从论文和以上的示例来看，Prompt中明显是要求输出Yes 和 No，但是并没有取模型的output，而是取的两者的概率分布（函数：compute_logits）。

传统交叉编码器采用Encoder-only架构，如BERT、RoBERTa等，其核心设计理念是"全局感知，直接判断"。输入格式通常为[CLS] Query [SEP] Document [SEP]，通过双向注意力机制，查询和文档的每个词汇都能与其他所有词汇进行交互，实现信息的充分融合。最终通过[CLS] token的表示输出一个连续的相关性分数。

相比之下，Qwen3-Reranker基于Decoder-only的生成式架构，将重排序任务重新定义为自然语言理解和生成问题。模型接收结构化的提示信息，包含任务指令、查询和文档，通过因果注意力机制逐步处理信息，最终生成推理过程（可选）并输出"yes"或"no"的概率分布来判断相关性。

同时在优化目标方面，交叉编码器直接优化相关性分数的回归任务，损失函数通常采用均方误差或排序损失。这种设计使得模型能够输出细粒度的相关性评分，便于进行精确的文档排序。模型的优化目标明确且直接，训练过程相对稳定。而Qwen3-Reranker则将相关性判断转化为条件文本生成任务，通过最大化目标token（"yes"/"no"）的生成概率来完成训练。
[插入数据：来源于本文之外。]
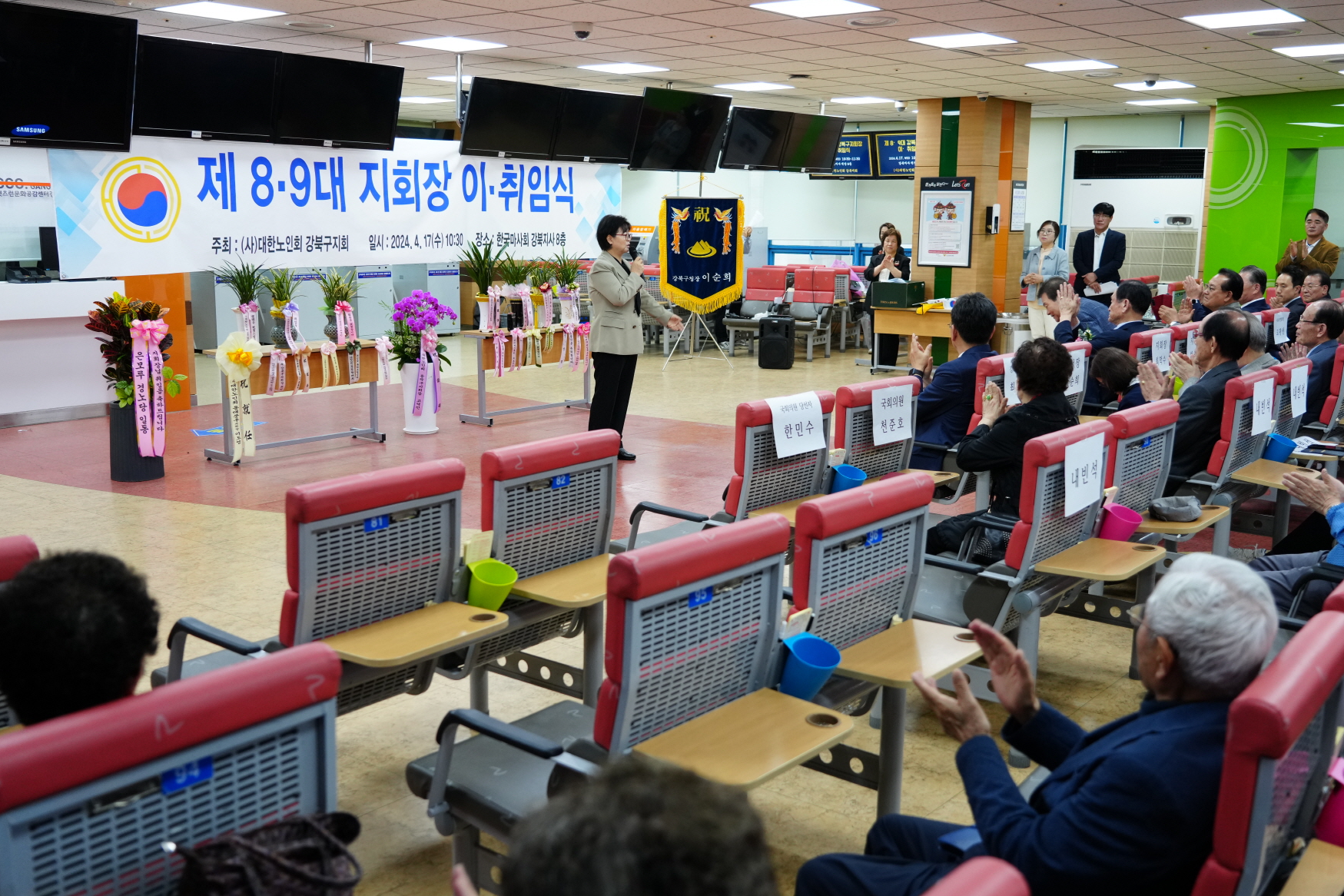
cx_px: 689
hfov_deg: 54.4
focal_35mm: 35
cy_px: 443
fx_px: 1307
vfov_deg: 37.9
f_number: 4
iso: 1600
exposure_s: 1/160
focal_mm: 34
这种设计虽然失去了细粒度评分的能力，但获得了更强的可解释性和推理能力。模型能够在生成最终答案前输出详细的推理过程，为决策提供透明的依据。

从性能的角度来看，交叉编码器具有明显优势。其并行计算特性和相对较小的模型规模（通常110M-340M参数）使得推理速度更快，资源消耗更低。

我们再从结果稳定性的角度去看，生成式重排模型是基于token的生成概率来进行判断，虽然说在贪心的解码设计下有其稳定性，但他的输出本质上是一个概率分布。当"yes"和"no"的概率接近时（如0.51 vs 0.49），微小的数值误差或模型版本差异可能导致判断结果的翻转，这在边界案例中会产生不稳定性。这也是使用示例中不取模型的output，直接取概率的原因。而交叉编码器显然没有这个问题。但生成式模型对prompt是非常敏感的，特别是对小模型而言。

最后，笔者再从效果的差异上做一下对比，在一些复杂的常识性推理上生成式重排模型要比交叉编码器重排模型有更好的效果。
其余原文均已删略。